The Dallas Field Division of the Drug Enforcement Administration announced in a press release on Tuesday that two drug traffickers pleaded guilty to conspiring to murder a DEA agent.
Manuel Gomez-Garcia, 35, and Jorge Humberto Velazco Larios, 29, admitted to trying to orchestrate the assassination of a DEA task force officer assigned to their then-pending drug case in 2020. The U.S. Department of Justice has not publicly identified that officer.
“Through our drug investigation and the tenacious efforts from our colleagues at FBI Dallas to hold these individuals accountable, we are pleased that their admission of guilt means they will now pay for their crimes,” said Eduardo A. Chávez, special agent in charge of DEA’s Dallas Field Division.

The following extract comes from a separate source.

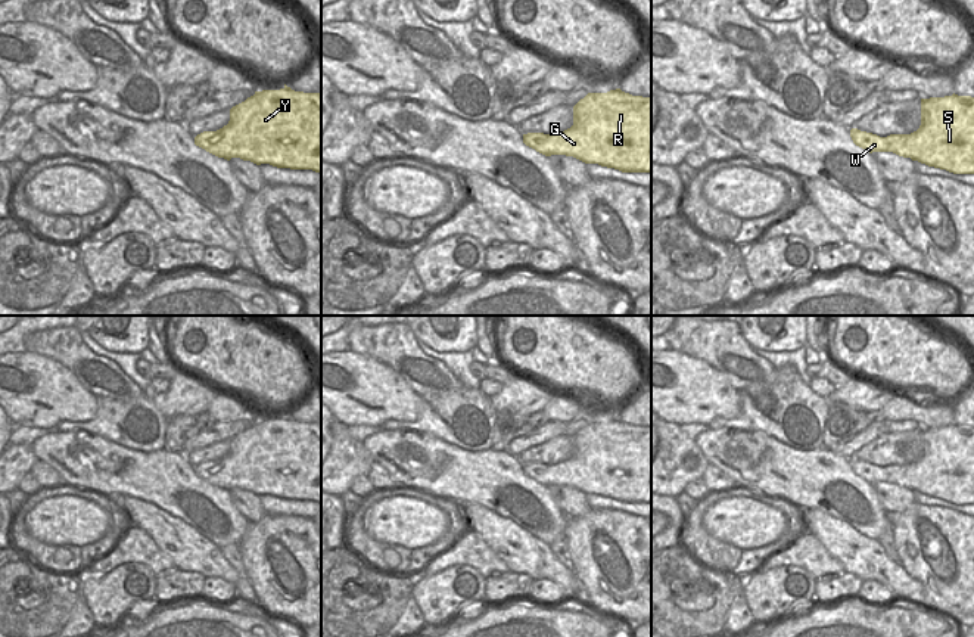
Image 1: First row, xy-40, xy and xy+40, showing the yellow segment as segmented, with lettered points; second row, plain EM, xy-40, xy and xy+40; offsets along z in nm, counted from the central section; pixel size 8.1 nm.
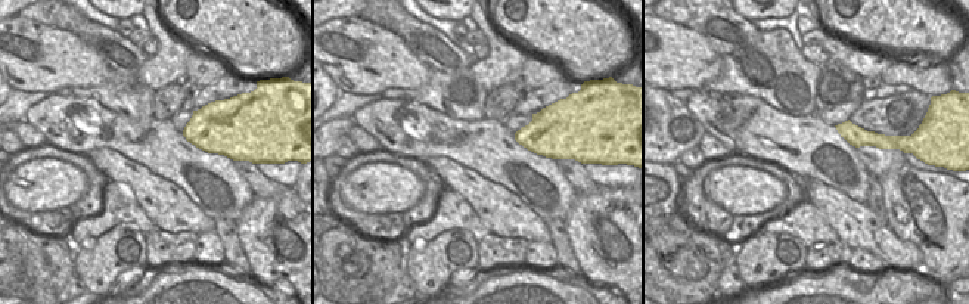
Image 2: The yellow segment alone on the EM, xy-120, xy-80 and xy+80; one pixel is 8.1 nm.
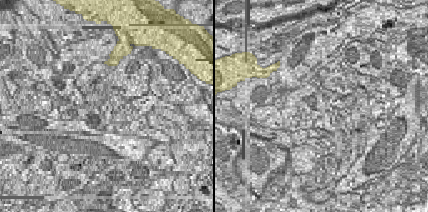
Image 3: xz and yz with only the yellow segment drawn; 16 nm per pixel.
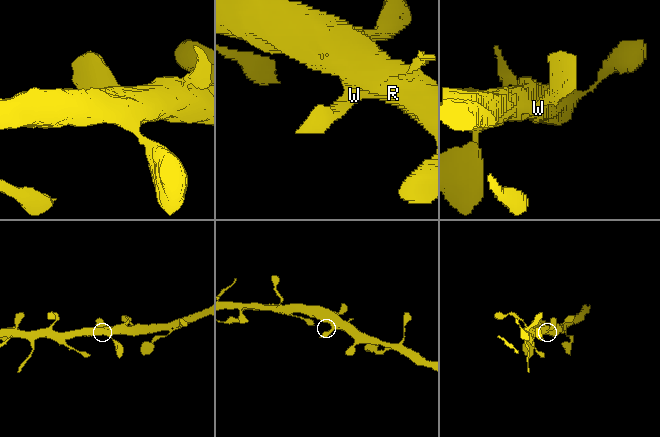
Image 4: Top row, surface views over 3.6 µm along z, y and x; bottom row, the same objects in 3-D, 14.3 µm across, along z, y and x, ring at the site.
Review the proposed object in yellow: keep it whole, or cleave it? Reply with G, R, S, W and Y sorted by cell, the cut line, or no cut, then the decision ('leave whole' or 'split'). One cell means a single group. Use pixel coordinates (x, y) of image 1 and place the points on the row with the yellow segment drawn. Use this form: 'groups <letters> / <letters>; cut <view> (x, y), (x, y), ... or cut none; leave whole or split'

The two men were in federal custody in 2020, pending resolution on drug charges related to the possession and intent to distribute methamphetamine.
According to court documents, Gomez spoke with an “outside contact” on a jailhouse phone and expressed his wish to have the agent on his case killed.
He later called his girlfriend, Alicia Yuritzi Juarez Martinez, 31, and his sister in Mexico, Eva Denisse Gomez-Garcia, 38, and discussed arrangements to pay someone for the hit. He told them that his co-defendant, Larios, would help with the payment.
For his part, Larios used a jailhouse phone to call an “unindicted co-conspirator” and asked him to bring money to a workshop.
In mid-June, the unindicted co-conspirator made two “down payments” to someone for the planned murder, totaling $5,000.
Gomez later made more phone calls to his “outside contact,” instructing the person to contact his girlfriend and sister, who he said could assist with identifying the DEA agent.
The Justice Department charged both women with conspiracy to use interstate commerce in the commission of murder-for-hire, but the two remain fugitives, believed to be in Mexico.
Gomez and Larios face possible life sentences for the plot.
“These defendants plotted to murder an officer who routinely risks his own safety to rid our streets of dangerous drugs,” said U.S. Attorney Chad Meacham. “The Justice Department will not tolerate retaliatory violence against its own. We are prepared to move mountains to protect the men and women who protect us.”